Retype the lines below, from the line holding "Sound off current in kA, ammeter shown." through the line holding "Write: 4 kV", inclusive. Leave the pictures out of your copy.

★ ★ ★ ★

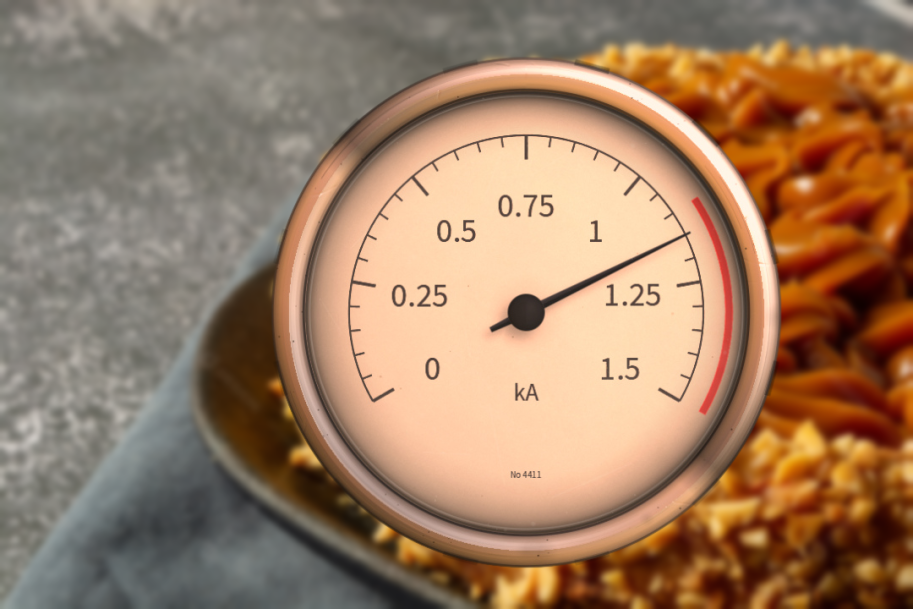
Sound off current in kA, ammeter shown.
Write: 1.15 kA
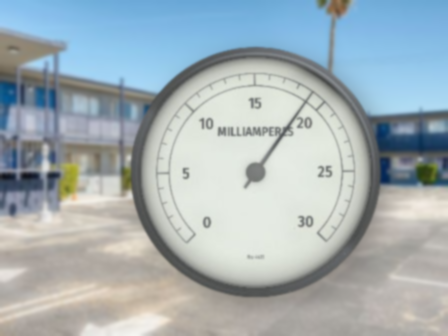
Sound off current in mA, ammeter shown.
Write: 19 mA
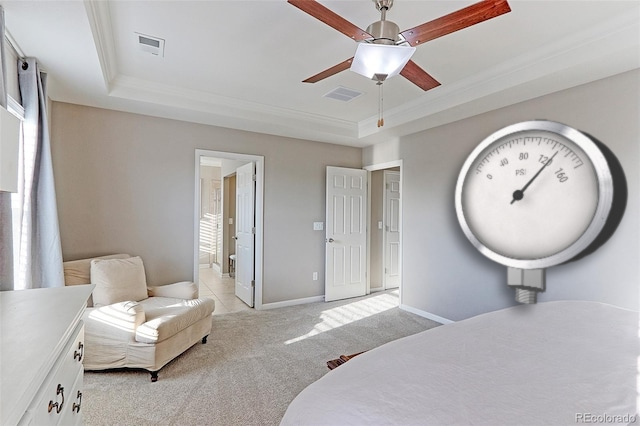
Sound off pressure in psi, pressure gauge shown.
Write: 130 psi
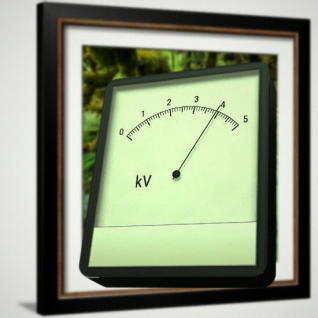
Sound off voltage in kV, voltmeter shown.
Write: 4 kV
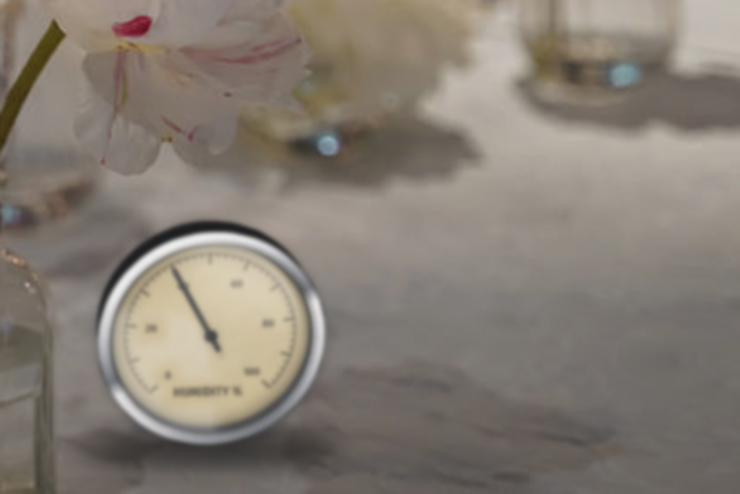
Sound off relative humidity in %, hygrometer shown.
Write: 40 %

★ ★ ★ ★

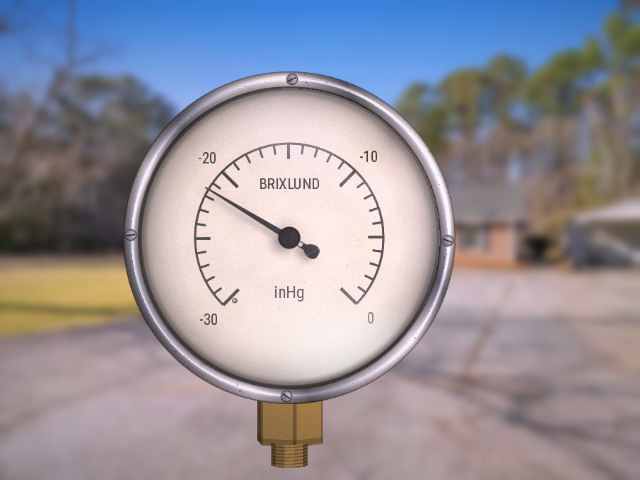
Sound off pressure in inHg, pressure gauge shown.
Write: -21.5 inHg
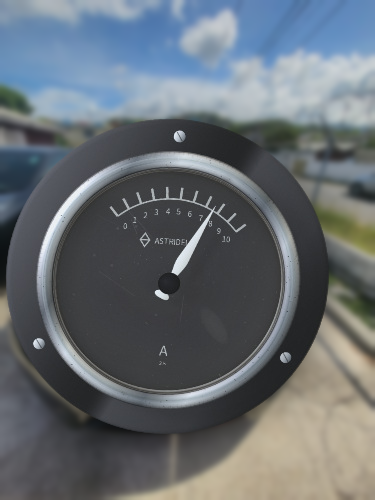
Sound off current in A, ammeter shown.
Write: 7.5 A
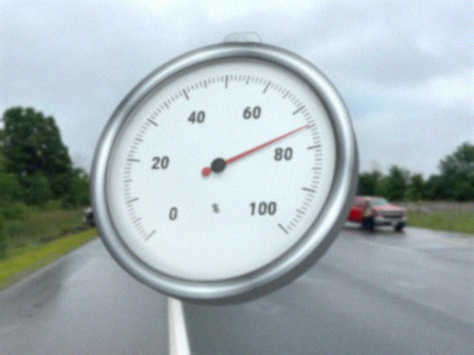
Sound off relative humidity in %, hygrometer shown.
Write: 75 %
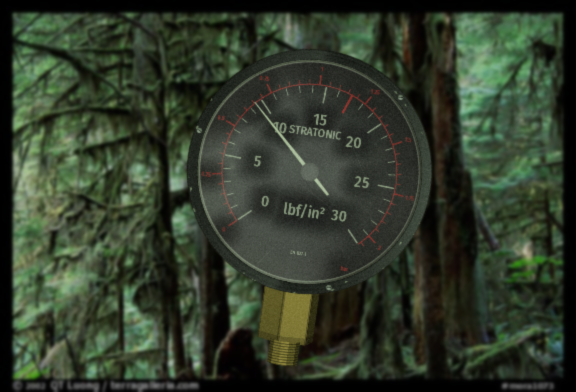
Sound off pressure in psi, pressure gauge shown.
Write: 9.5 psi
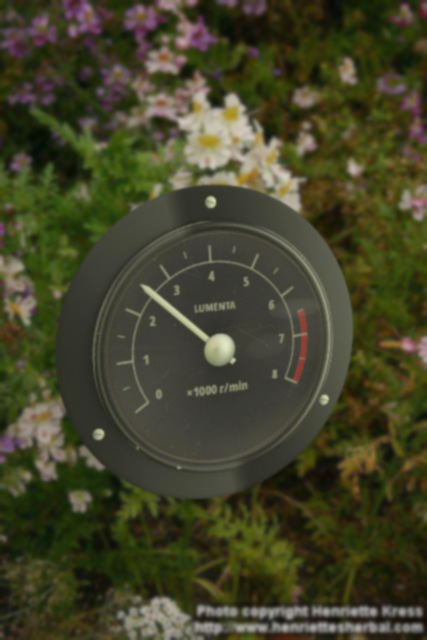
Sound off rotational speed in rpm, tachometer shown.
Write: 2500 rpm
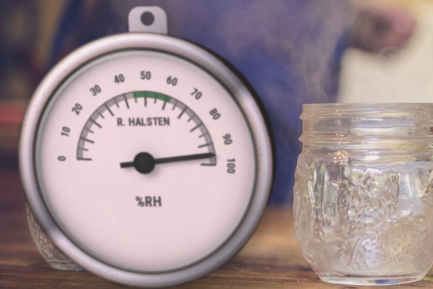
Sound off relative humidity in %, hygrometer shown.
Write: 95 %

★ ★ ★ ★

- Exercise solution:
Sound off current in kA, ammeter shown.
Write: 1.15 kA
Sound off current in mA, ammeter shown.
Write: 19 mA
Sound off pressure in psi, pressure gauge shown.
Write: 130 psi
Sound off voltage in kV, voltmeter shown.
Write: 4 kV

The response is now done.